A polêmica decisão da Prefeitura de Boa Vista de retirar famílias de residências localizadas na área de interesse social Caetano Filho, popularmente conhecida como Beiral, para a construção de complexo turístico, parece estar bem longe de um entendimento definitivo. A ação, que engloba também casas da Avenida Sebastião Diniz, em uma área que compreende o Centro da capital e o bairro Calungá, é visto com desconfiança por muitos moradores.
Para tentar buscar explicações sobre a decisão e chegar a um entendimento, uma comissão formada por moradores das áreas incluídas no projeto da gestão municipal se reuniram na manhã de ontem com aassessoria jurídica do Ministério Público do Estado de Roraima (MPRR), no prédio Espaço Cidadania, situado na Avenida Ville Roy, Centro.
“Aqui no MP, a nossa audiência foi para expor os fatos e eles [do MP] foram nos repassando até onde podem atuar nessa situação, como no bloqueio das ruas, no desligamento da energia elétrico, na questão desse projeto de revitalização que os moradores não tiveram acesso”, comentou o gerente comercial Leandro Berredo, 32 anos.
Também foi discutida a questão dos valores a serem pagos como indenização para as famílias que serão retiradas da localidade. Segundo os moradores, o montante oferecido pelo Município é inferior ao valor que foi investido ao longo de anos por muitas pessoas. “A base de cálculo utilizada pela Prefeitura é por metro quadrado da residência. No entanto, os valores de indenização são bem abaixo dos investimentos feitos por muitos moradores. Para casas que valem R$ 400 mil, a Prefeitura quer dar o valor simbólico de 100 mil. Tanto que muitos moradores estão solicitando laudos particulares para contestar essa avaliação. Nós conversamos sobre essa situação com o MP e eles foram categóricos em afirmar que apenas a Defensoria Pública do Estado (DPE) pode interceder nessa questão”, disse Leandro.
Morador da Avenida São Sebastião há 14 anos, o gerente comercial lembrou que desde que a Prefeitura de Boa Vista anunciou o projeto os moradores daquela região estão temerosos em relação a área que será destinada a eles como moradia. “É uma situação bastante complicada. Há pessoas ali que já estão familiarizadas com a região, que não costuma a alagar em todo o período de inverno, gente que conseguiu com muito esforço montar o seu pequeno comércio, crianças que já estudam há bastante tempo nas escolas próximas. Agora querem nos retirar de uma hora para outra, sem planejamento, sem informar onde vamos morar”, citou.

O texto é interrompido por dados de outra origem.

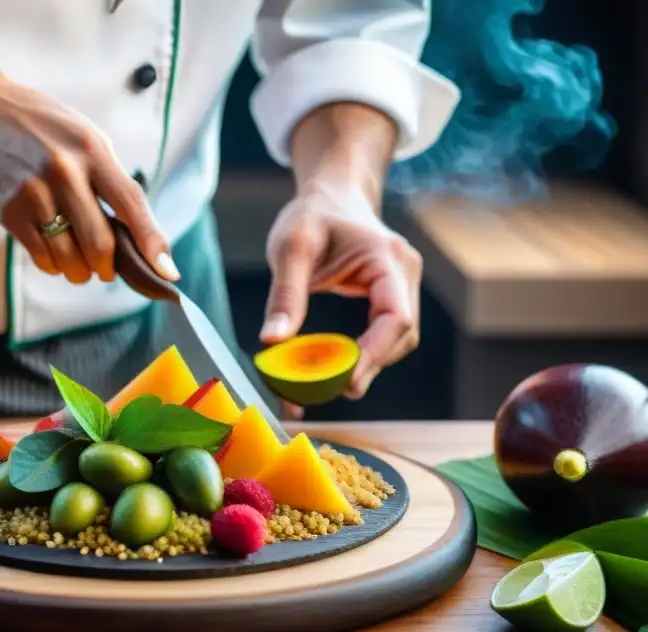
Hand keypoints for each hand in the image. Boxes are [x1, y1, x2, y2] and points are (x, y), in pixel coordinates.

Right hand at [0, 64, 177, 284]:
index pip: (132, 204)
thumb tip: (141, 236)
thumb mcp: (88, 139)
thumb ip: (112, 181)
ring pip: (70, 257)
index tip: (167, 271)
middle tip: (105, 270)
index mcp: (94, 151)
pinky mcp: (10, 209)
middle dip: (107, 267)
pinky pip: (42, 256)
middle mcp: (66, 171)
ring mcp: (35, 191)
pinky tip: (53, 253)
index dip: (152, 242)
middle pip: (100, 243)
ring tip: (78, 265)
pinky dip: (53, 265)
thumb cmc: (46, 128)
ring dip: (79, 272)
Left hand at [259, 180, 421, 401]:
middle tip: (332, 392)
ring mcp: (402, 285)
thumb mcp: (291, 247)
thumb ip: (285, 294)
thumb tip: (272, 342)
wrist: (331, 194)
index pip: (395, 317)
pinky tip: (334, 366)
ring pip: (396, 340)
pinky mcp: (391, 295)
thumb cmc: (312, 214)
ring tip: (328, 383)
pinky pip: (384, 333)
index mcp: (388, 258)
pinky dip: (362, 353)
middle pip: (402, 335)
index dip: (373, 354)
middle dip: (369, 366)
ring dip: (367, 364)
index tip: (344, 381)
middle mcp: (404, 273)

Segundo o trabalhador autônomo Francisco Narcélio, 37 anos, no ano passado, integrantes do programa Braços Abertos, da Prefeitura de Boa Vista, estiveram na região realizando um levantamento das áreas próximas do Caetano Filho, no entanto, ninguém justificou o motivo da pesquisa. “É bom que se deixe claro que não somos contra o projeto de revitalização, muito pelo contrário. Se é benéfico para a população, tem que ser realizado. Entretanto, não fomos comunicados que se tratava disso, ou seja, foram desleais conosco. Se é para fazer melhorias, porque não fazê-las sem a necessidade de desapropriar moradores? Se essa é a única solução, então que paguem como indenização aquilo que é de fato justo para quem passou anos investindo naquele espaço”, questionou.
OUTRO LADO – A Folha entrou em contato com a Prefeitura de Boa Vista, que informou que se pronunciará a respeito do projeto em coletiva de imprensa marcada para esta sexta-feira, 14. (M.L)
DPE vai intermediar acordo com a Prefeitura de BV
Ontem à tarde, 13, moradores do Beiral participaram de uma reunião com representantes da Prefeitura de Boa Vista, intermediada pela Defensoria Pública do Estado (DPE). Os defensores Natanael Ferreira, Frederico Leão Encarnação e Anna Elize Amaral ficarão a frente do acordo.
De acordo com o corregedor-geral da DPE, Natanael Ferreira, a primeira recomendação é que qualquer ação de demolição de residências seja suspensa. “Tem que se obedecer ao devido processo legal, pois existe todo um procedimento que tem que ser observado. Além disso, os moradores reclamam que não foram consultadas sobre o projeto e, sobretudo, encontram-se pressionados a assinar um contrato indenizatório que eles mesmos não concordam”, comentou.
Frederico Leão reforçou que a Defensoria Pública acompanhará as negociações a fim de garantir os interesses dos moradores. “Nossa intenção é a solução administrativa. A ação judicial será último recurso, mas essa possibilidade não está descartada. Não havendo acordo, o Executivo Municipal terá que obter uma decisão judicial para iniciar um processo de desapropriação. Sem isso, as famílias estão seguras”, garantiu.